On 2/9/12 5:19 PM, Juho Laatu wrote:
Condorcet is a natural extension to the multi-candidate case (still
assuming competitive elections). Maybe not the only one though. In
another mail I just addressed the possbility of having single-winner
elections that aim at electing the winner from one of the major
parties (or more accurately, from one of the top two most
representative camps).
now why is that a good thing? i thought that giving third and fourth
parties (and independents) a level playing field is an intended
consequence of the main virtue of ranked-ballot methods which is to not
penalize the voter for voting his/her conscience and does not offer a
reward (even if the reward is a consolation prize) for voting tactically.
Condocet could however maybe be seen as the most natural extension and
a natural fisrt proposal for typical / basic single-winner elections.
that's what i thought from the beginning. i remember when we voted for
IRV in 2005 thinking that the language of the rules were not this
natural extension and thinking "why did they adopt this method for
dealing with the ranked ballots?". but it occurred to me right away
that all the pairwise champion needs to do is get into the final round,
and he/she will win it. so i thought it was probably unlikely that IRV
would elect someone else.
if Candidate A is the best candidate to be awarded office, that means that
Candidate A is better than Candidate B. it also means that Candidate A is
better than Candidate C. if Candidate A is the best candidate, it means that
no other candidate is better than Candidate A.
so, how do we determine who is better? we could make them take an exam to show
how much they know about job that the elected office entails. or we could make
the candidates arm wrestle. but, in a democracy, the way we determine that one
candidate is better than some other is that we ask the electorate. sorta like
Pilate asking the crowd to choose between Jesus and Barabbas. the ranked
ballot tells us who the voter chooses given any pair of choices.
it's simple. when a Condorcet winner exists, to elect *anyone* other than the Condorcet
winner is the same as awarding office to the loser in a simple Two-candidate, Simple
majority, One-person-one-vote election and i cannot see a *single* justification for
doing that. the "weak CW" argument does not cut it at all.
For typical single-winner elections, yes.

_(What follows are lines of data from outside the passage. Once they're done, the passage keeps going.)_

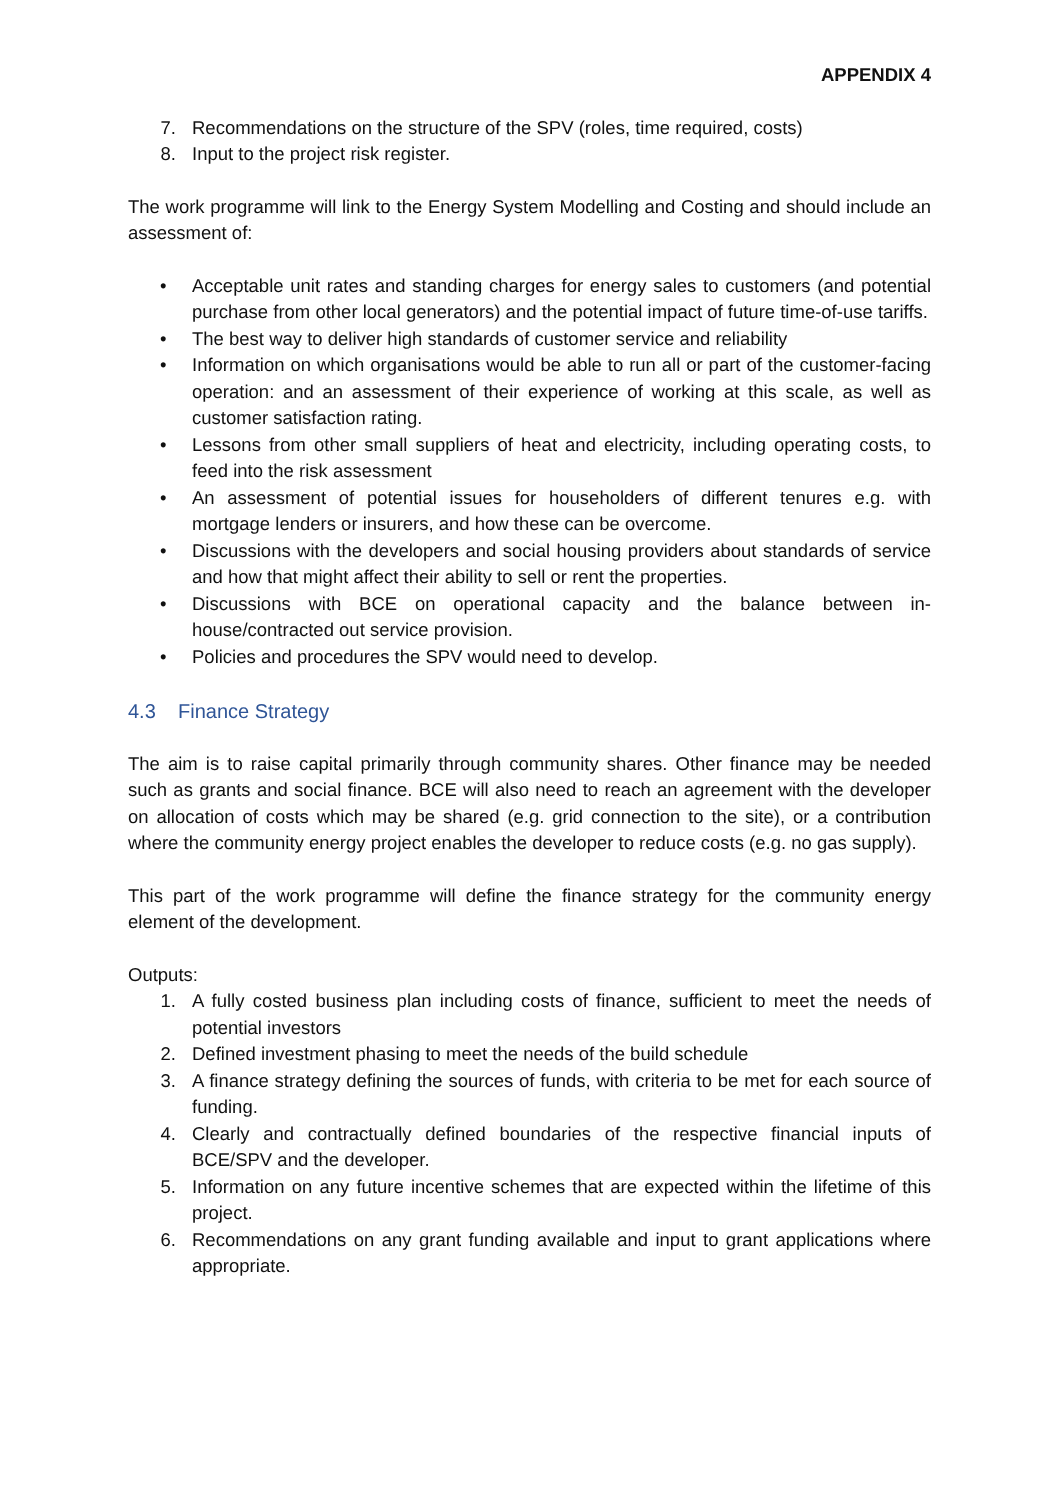APPENDIX 4
7. Recommendations on the structure of the SPV (roles, time required, costs)
8. Input to the project risk register.
The work programme will link to the Energy System Modelling and Costing and should include an assessment of:
• Acceptable unit rates and standing charges for energy sales to customers (and potential purchase from other local generators) and the potential impact of future time-of-use tariffs.
• The best way to deliver high standards of customer service and reliability
• Information on which organisations would be able to run all or part of the customer-facing operation: and an assessment of their experience of working at this scale, as well as customer satisfaction rating.
• Lessons from other small suppliers of heat and electricity, including operating costs, to feed into the risk assessment
• An assessment of potential issues for householders of different tenures e.g. with mortgage lenders or insurers, and how these can be overcome.
• Discussions with the developers and social housing providers about standards of service and how that might affect their ability to sell or rent the properties.
• Discussions with BCE on operational capacity and the balance between in-house/contracted out service provision.
• Policies and procedures the SPV would need to develop.
4.3 Finance Strategy
The aim is to raise capital primarily through community shares. Other finance may be needed such as grants and social finance. BCE will also need to reach an agreement with the developer on allocation of costs which may be shared (e.g. grid connection to the site), or a contribution where the community energy project enables the developer to reduce costs (e.g. no gas supply).
This part of the work programme will define the finance strategy for the community energy element of the development.
Outputs:
1. A fully costed business plan including costs of finance, sufficient to meet the needs of potential investors
2. Defined investment phasing to meet the needs of the build schedule
3. A finance strategy defining the sources of funds, with criteria to be met for each source of funding.
4. Clearly and contractually defined boundaries of the respective financial inputs of BCE/SPV and the developer.
5. Information on any future incentive schemes that are expected within the lifetime of this project.
6. Recommendations on any grant funding available and input to grant applications where appropriate.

In special cases, like the one that I
discussed above,
yeah, but i don't get why that special case is desirable. why should
rules be adopted that favors the top two parties as an end itself?
also other approaches may be possible.
So I agree that Condorcet methods are a good first assumption (for competitive
elections).
i just don't see the alternative (which is that you elect the loser of
some pair of candidates).
--
r b-j [email protected]
"Imagination is more important than knowledge."